**Task instructions:**
Below, find the line containing "in the top-left." and the line containing "19: (181, 137)"; reproduce exactly those two and every line between them, omitting pictures.

**Dataset extract:**
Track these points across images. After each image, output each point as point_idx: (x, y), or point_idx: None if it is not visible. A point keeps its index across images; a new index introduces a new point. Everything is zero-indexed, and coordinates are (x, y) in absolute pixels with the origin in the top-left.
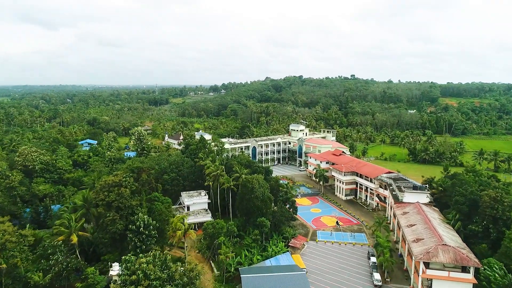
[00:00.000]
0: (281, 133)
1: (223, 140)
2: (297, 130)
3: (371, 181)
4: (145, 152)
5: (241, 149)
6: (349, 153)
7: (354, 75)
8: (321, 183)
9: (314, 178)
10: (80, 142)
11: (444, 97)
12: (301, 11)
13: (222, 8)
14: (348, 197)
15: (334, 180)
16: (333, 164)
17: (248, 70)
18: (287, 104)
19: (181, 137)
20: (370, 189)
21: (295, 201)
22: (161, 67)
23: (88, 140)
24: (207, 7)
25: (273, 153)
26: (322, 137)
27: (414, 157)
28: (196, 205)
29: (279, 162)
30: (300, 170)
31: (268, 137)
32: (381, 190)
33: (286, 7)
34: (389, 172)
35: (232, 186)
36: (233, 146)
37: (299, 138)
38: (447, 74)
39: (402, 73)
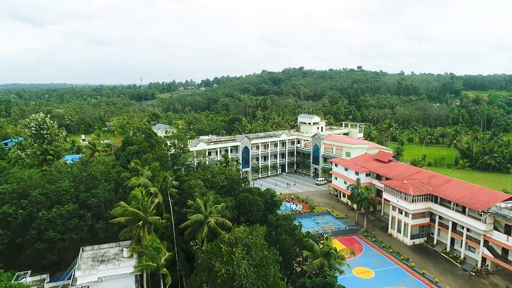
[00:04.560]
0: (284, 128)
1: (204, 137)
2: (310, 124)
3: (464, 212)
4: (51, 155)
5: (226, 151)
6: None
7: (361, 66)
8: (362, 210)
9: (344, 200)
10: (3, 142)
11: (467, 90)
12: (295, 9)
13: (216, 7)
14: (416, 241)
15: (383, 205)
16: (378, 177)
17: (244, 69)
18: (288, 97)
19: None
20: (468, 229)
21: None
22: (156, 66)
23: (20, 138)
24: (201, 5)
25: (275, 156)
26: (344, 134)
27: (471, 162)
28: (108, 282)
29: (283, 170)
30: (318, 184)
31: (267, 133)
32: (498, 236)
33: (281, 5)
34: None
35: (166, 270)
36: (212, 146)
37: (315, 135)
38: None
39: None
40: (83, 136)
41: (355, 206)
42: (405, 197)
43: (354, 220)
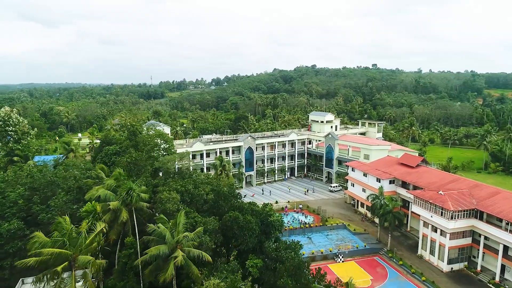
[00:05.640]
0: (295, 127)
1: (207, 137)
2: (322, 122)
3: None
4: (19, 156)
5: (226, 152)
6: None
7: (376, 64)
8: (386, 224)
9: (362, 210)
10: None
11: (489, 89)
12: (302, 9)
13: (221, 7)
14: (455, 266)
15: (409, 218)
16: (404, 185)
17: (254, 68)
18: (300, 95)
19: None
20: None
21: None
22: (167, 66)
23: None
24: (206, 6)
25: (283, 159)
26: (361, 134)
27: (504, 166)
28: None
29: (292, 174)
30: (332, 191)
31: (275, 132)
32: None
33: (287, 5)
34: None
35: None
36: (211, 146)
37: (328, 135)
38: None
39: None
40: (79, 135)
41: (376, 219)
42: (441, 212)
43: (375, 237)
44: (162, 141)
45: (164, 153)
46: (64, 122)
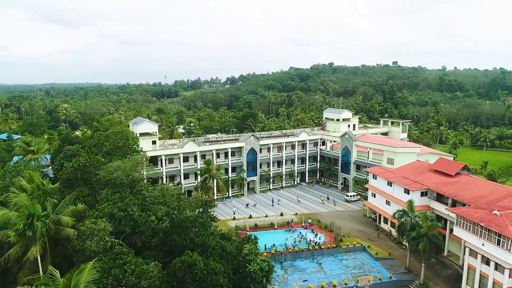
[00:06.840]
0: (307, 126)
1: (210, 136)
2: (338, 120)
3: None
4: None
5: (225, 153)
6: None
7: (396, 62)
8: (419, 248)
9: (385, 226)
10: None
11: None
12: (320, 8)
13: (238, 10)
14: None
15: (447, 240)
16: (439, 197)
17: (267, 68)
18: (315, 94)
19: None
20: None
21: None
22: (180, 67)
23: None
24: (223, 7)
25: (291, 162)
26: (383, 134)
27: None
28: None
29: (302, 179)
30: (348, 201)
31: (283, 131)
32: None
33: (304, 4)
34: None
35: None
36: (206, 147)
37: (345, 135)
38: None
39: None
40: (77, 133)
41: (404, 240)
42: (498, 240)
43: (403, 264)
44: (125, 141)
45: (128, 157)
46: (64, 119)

...

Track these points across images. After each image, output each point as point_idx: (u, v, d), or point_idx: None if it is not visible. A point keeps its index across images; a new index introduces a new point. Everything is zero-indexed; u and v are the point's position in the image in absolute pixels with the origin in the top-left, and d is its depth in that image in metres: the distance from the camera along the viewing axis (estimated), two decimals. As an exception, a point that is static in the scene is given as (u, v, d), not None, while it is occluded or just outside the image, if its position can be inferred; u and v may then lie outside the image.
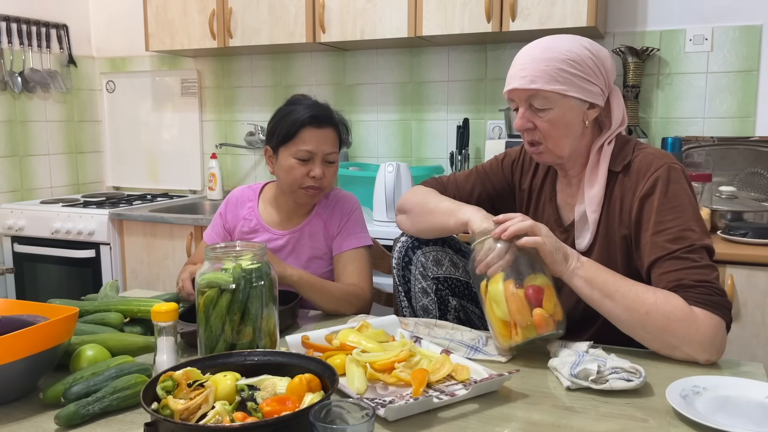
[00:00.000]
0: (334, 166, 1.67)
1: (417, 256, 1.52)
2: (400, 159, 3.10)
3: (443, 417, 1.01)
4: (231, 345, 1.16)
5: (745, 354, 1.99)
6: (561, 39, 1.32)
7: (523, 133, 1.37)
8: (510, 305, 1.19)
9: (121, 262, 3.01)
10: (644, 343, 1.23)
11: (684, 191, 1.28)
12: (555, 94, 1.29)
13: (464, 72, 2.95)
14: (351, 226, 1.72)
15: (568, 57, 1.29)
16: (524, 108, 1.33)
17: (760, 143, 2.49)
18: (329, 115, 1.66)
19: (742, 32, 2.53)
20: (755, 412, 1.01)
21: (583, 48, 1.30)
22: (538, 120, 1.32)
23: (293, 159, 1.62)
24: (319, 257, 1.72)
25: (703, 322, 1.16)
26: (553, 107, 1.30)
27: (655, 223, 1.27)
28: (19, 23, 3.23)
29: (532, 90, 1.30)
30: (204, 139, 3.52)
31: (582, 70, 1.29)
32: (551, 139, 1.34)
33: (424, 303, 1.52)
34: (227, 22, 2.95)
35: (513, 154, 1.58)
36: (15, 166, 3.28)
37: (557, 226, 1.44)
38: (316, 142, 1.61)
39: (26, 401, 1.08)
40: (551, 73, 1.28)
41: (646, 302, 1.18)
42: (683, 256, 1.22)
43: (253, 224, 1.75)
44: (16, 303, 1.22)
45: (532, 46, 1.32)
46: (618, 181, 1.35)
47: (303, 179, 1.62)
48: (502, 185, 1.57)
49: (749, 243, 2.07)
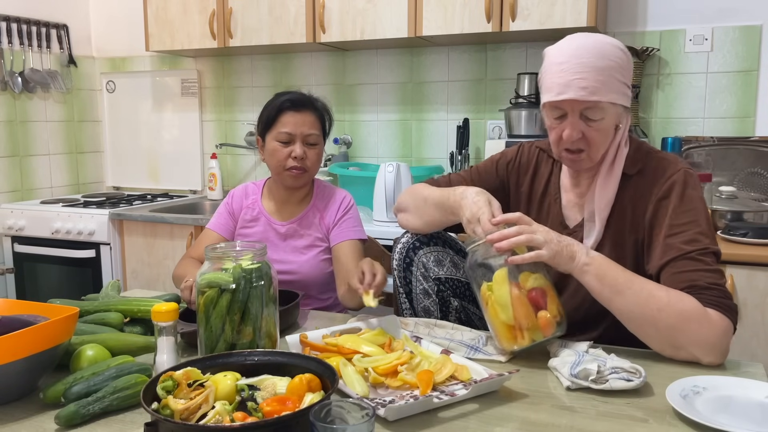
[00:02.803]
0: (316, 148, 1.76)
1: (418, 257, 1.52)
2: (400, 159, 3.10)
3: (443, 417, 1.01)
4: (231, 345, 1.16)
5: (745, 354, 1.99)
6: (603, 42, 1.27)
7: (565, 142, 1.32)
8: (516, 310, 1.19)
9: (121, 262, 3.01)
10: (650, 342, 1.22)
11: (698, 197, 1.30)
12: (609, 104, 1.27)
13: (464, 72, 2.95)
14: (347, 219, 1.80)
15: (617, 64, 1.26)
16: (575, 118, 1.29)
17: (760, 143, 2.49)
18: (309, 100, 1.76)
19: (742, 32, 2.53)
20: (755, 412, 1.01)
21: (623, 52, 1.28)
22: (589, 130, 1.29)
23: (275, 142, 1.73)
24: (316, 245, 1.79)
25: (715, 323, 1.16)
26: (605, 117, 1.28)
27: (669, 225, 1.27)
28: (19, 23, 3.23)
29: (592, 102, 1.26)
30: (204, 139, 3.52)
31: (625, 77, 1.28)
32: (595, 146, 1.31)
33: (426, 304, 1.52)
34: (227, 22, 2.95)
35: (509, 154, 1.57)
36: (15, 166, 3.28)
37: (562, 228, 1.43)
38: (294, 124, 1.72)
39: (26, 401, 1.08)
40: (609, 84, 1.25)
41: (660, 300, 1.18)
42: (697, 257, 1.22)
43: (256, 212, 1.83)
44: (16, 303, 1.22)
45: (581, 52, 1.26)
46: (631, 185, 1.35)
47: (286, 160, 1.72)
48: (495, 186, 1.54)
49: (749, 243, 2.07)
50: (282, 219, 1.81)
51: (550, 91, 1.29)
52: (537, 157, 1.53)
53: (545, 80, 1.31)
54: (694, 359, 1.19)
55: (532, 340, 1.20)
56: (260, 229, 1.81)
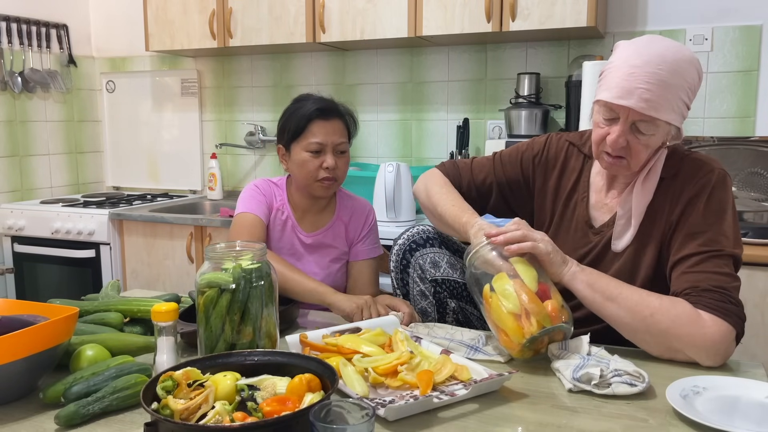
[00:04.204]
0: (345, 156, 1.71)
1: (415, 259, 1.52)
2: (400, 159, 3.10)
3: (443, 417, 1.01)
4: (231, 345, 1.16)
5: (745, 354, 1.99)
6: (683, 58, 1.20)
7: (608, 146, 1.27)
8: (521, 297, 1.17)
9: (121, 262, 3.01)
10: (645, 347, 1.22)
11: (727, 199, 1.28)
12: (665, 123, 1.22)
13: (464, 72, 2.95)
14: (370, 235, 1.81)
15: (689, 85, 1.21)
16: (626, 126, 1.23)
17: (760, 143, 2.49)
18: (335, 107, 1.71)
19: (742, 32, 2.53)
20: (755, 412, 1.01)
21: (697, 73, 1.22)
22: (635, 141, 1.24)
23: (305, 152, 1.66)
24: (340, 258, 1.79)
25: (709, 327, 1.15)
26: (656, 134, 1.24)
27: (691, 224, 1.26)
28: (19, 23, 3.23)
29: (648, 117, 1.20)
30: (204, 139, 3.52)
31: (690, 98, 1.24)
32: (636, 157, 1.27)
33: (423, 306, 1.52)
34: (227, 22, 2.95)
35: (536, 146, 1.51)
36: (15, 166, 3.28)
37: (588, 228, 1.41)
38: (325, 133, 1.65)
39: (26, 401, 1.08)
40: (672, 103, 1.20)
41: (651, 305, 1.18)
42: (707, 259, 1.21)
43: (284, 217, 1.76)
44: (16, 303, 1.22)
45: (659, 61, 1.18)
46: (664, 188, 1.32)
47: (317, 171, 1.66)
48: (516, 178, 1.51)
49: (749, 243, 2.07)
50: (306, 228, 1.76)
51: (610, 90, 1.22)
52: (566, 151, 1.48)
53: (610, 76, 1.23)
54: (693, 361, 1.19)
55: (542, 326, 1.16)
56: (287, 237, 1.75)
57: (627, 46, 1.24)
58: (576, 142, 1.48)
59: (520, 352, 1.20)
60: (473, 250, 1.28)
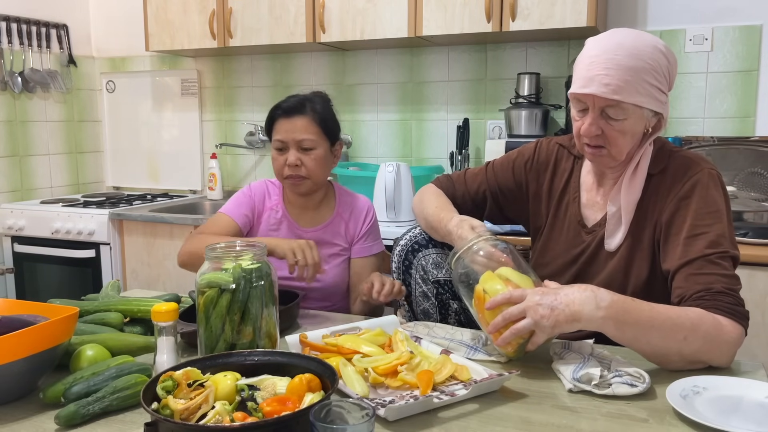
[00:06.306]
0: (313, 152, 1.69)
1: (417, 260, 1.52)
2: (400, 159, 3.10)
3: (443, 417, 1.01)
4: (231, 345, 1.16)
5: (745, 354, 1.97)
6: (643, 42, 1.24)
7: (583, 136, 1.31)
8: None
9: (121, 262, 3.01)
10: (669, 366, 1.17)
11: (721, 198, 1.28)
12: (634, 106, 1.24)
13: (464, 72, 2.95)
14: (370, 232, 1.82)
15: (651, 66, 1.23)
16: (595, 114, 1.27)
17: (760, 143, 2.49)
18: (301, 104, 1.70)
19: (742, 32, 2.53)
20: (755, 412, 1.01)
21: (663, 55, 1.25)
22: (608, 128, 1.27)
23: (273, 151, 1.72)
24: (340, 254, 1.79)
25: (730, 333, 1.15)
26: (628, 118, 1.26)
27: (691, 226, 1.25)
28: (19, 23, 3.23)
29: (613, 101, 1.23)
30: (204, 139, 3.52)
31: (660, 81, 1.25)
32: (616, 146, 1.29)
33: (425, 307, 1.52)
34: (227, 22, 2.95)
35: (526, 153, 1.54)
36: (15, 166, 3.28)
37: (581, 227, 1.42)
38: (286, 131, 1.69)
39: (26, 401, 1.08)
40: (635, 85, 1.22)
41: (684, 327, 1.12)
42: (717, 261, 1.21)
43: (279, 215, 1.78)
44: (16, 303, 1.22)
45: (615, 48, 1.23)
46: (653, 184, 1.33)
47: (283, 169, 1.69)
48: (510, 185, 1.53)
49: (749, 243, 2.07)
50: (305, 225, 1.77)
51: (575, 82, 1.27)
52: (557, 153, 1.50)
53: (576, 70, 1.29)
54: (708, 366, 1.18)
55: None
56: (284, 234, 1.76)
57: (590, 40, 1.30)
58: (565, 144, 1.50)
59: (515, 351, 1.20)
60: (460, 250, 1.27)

**Reply to the task:**
Track these points across images. After each image, output each point as point_idx: (x, y), or point_idx: None if it is not visible. A point keeps its index across images; a new index introduces a new point. Everything is zero-indexed, and coordinates are (x, y) in absolute pixels with the origin in the top-left.
[00:00.000]
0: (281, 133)
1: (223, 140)
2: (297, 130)
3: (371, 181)
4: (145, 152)
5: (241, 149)
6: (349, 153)
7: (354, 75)
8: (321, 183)
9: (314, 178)
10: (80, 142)
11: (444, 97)
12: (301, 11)
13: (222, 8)
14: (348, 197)
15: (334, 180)
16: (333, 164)
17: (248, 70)
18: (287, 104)
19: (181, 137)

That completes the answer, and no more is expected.